[Goal of the exercise]: In the records below, find the line holding "index mcp: (105, 56)" and the line holding "pinky tip: (77, 93)". Set down both, with every line between them, exactly.
#####
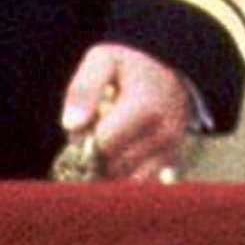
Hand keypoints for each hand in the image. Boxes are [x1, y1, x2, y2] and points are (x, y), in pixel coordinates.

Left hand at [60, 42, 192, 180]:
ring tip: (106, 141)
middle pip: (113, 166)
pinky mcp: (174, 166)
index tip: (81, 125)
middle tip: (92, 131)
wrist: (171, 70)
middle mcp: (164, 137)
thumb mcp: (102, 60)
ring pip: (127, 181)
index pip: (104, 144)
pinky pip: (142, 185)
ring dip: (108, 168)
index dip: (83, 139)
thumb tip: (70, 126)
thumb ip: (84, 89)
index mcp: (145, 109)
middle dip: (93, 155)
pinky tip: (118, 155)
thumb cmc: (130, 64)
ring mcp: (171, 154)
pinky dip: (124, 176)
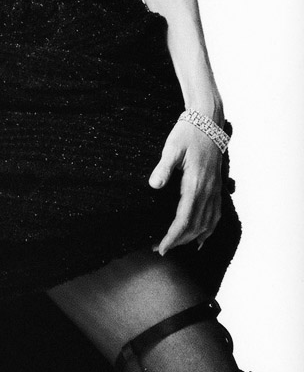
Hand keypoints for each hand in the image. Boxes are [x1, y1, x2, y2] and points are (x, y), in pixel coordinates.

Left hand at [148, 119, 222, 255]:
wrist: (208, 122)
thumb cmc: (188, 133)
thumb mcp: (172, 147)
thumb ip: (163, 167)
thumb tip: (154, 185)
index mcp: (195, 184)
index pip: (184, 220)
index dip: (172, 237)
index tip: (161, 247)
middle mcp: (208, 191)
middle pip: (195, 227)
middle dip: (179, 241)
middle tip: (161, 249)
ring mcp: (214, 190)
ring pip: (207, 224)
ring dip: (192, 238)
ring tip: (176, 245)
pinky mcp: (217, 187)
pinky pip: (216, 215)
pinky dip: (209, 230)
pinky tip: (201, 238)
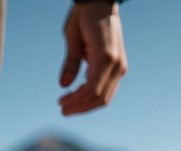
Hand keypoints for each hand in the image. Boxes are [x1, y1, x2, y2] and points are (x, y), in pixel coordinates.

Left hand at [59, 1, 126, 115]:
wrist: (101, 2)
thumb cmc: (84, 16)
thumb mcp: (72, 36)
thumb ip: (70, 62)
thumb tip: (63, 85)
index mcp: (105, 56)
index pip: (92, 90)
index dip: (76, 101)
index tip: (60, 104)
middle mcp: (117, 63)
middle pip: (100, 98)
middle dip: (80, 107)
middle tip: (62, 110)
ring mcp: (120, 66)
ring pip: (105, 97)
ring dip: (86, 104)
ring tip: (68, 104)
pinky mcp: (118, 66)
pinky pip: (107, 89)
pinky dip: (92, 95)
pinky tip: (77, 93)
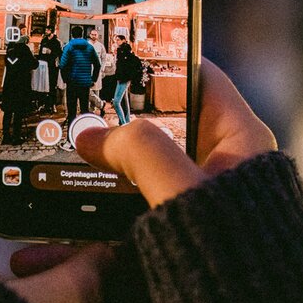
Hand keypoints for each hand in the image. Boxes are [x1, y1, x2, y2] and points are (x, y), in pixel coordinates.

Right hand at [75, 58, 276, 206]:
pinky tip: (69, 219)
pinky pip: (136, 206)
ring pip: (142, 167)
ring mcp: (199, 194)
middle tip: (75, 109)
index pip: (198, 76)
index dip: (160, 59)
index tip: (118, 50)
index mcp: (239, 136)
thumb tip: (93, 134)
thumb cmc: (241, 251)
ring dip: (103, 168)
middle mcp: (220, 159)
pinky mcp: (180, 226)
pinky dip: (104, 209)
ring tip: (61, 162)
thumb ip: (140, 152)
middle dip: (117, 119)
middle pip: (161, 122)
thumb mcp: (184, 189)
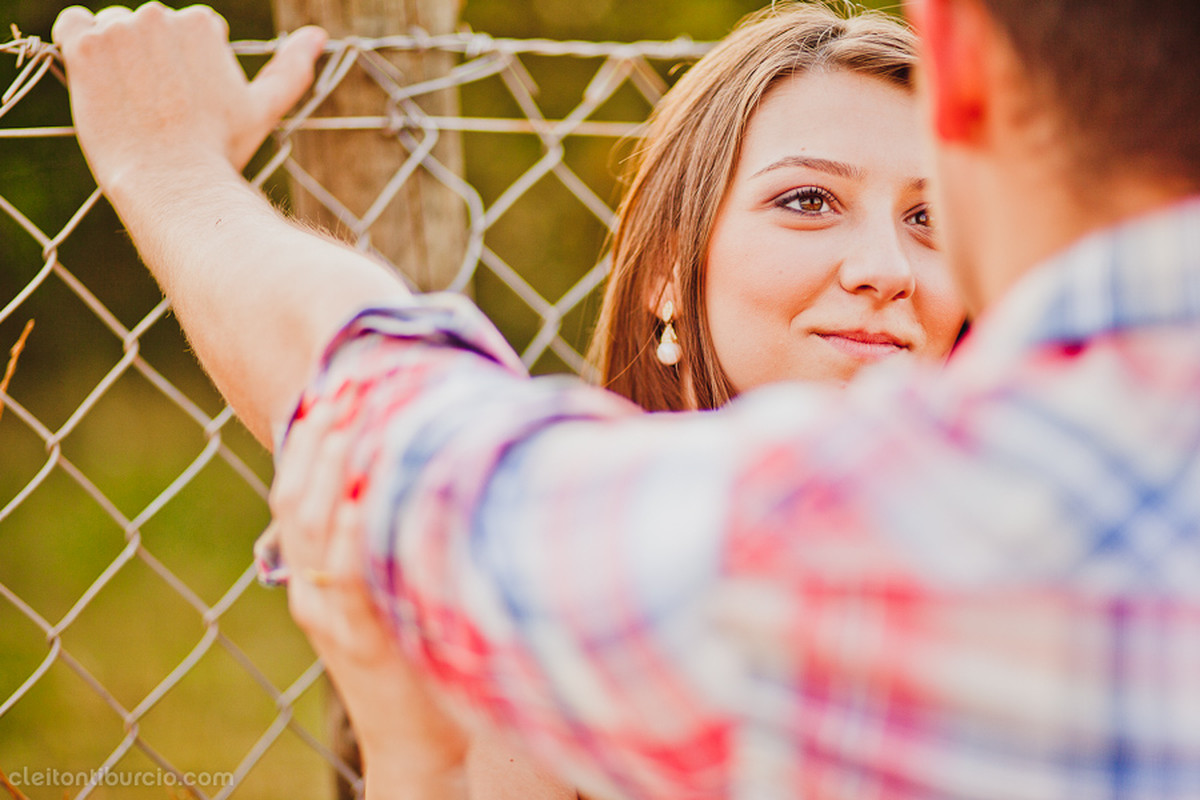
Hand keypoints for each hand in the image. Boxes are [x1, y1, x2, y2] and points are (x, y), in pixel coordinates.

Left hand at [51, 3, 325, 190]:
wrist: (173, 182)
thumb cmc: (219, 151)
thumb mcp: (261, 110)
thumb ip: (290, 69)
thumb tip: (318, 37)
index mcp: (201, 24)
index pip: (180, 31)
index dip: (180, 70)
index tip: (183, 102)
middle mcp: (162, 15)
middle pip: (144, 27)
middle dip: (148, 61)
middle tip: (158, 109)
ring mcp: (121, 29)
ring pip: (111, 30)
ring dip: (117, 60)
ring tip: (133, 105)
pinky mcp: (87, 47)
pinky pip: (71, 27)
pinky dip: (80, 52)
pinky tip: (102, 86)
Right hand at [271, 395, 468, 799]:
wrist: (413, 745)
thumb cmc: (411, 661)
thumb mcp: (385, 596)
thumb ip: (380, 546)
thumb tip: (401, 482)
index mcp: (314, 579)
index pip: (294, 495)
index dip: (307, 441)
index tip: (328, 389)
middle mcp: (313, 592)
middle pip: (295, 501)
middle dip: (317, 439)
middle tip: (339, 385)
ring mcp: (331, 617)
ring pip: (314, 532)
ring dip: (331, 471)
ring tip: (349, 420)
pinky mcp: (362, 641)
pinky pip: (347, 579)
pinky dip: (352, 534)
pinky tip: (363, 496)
#####
[Answer box]:
index mcp: (105, 56)
index pip: (92, 90)
index dip: (76, 101)
index tip: (60, 104)
middle mcp: (117, 63)
middle pip: (100, 98)
middle dip: (80, 107)
middle tip: (62, 110)
ring mcp: (120, 66)
ring pip: (105, 97)
ring dip: (86, 104)
ring tip: (68, 104)
pinky mcp: (118, 66)
pinky pip: (107, 89)
pinky dip: (92, 95)
pinky tip: (77, 93)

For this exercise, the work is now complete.